THE PROBLEM: The line containing "hfov_deg: 29.6" marks the start of the required copy, which runs to the final line of the entries; return those lines exactly, without any pictures.

DATA EXTRACTS:
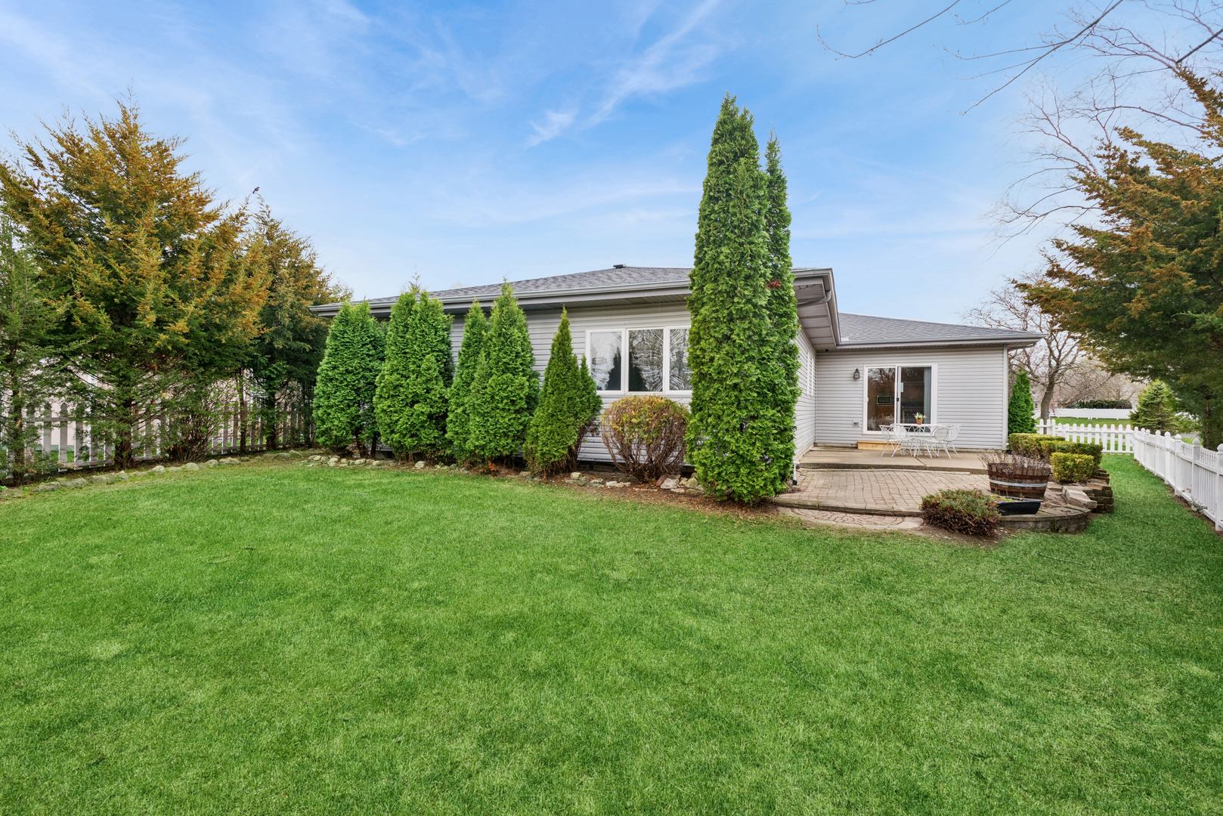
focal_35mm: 17
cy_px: 408
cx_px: 612
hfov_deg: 93.3
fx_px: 578
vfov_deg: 70.5
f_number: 11
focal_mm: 17
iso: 400
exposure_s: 1/80
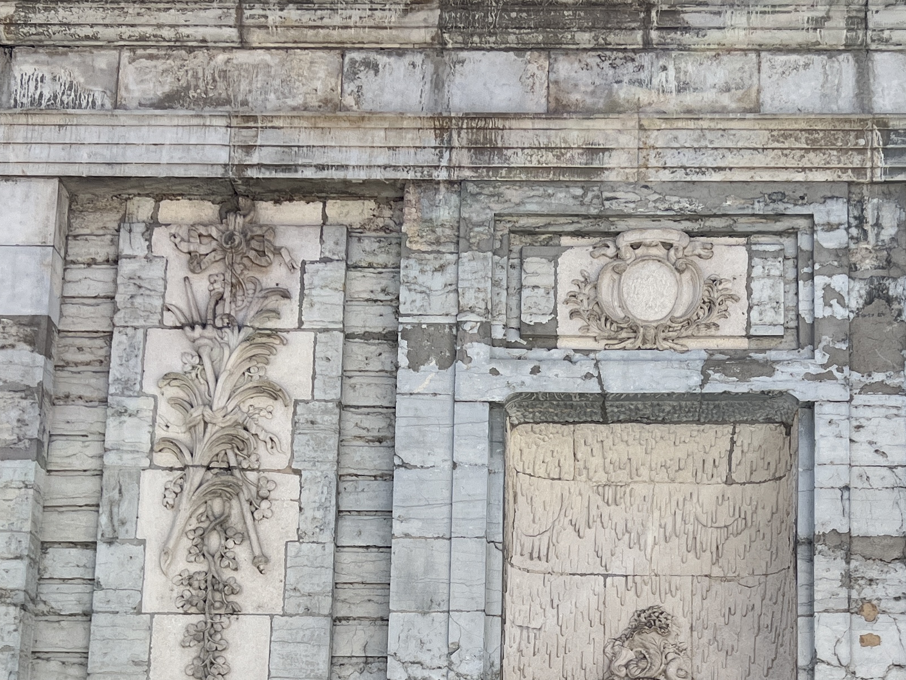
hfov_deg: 29.6
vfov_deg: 21.6
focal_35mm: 65
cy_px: 708
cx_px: 603
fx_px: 1701
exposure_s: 1/1779
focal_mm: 5.7
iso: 50
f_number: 1.5
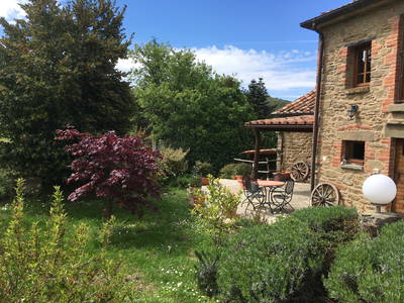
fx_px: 338
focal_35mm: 29
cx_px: 202
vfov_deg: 48.2
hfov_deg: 61.7
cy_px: 152
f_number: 2.2
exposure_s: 1/1166
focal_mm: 4.15
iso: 25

EXERCISE RESULT:
hfov_deg: 29.6
vfov_deg: 21.6
focal_35mm: 65
cy_px: 708
cx_px: 603
fx_px: 1701
exposure_s: 1/1779
focal_mm: 5.7
iso: 50
f_number: 1.5
fx_px: 338
focal_35mm: 29
cx_px: 202
vfov_deg: 48.2
hfov_deg: 61.7
cy_px: 152
f_number: 2.2
exposure_s: 1/1166
focal_mm: 4.15
iso: 25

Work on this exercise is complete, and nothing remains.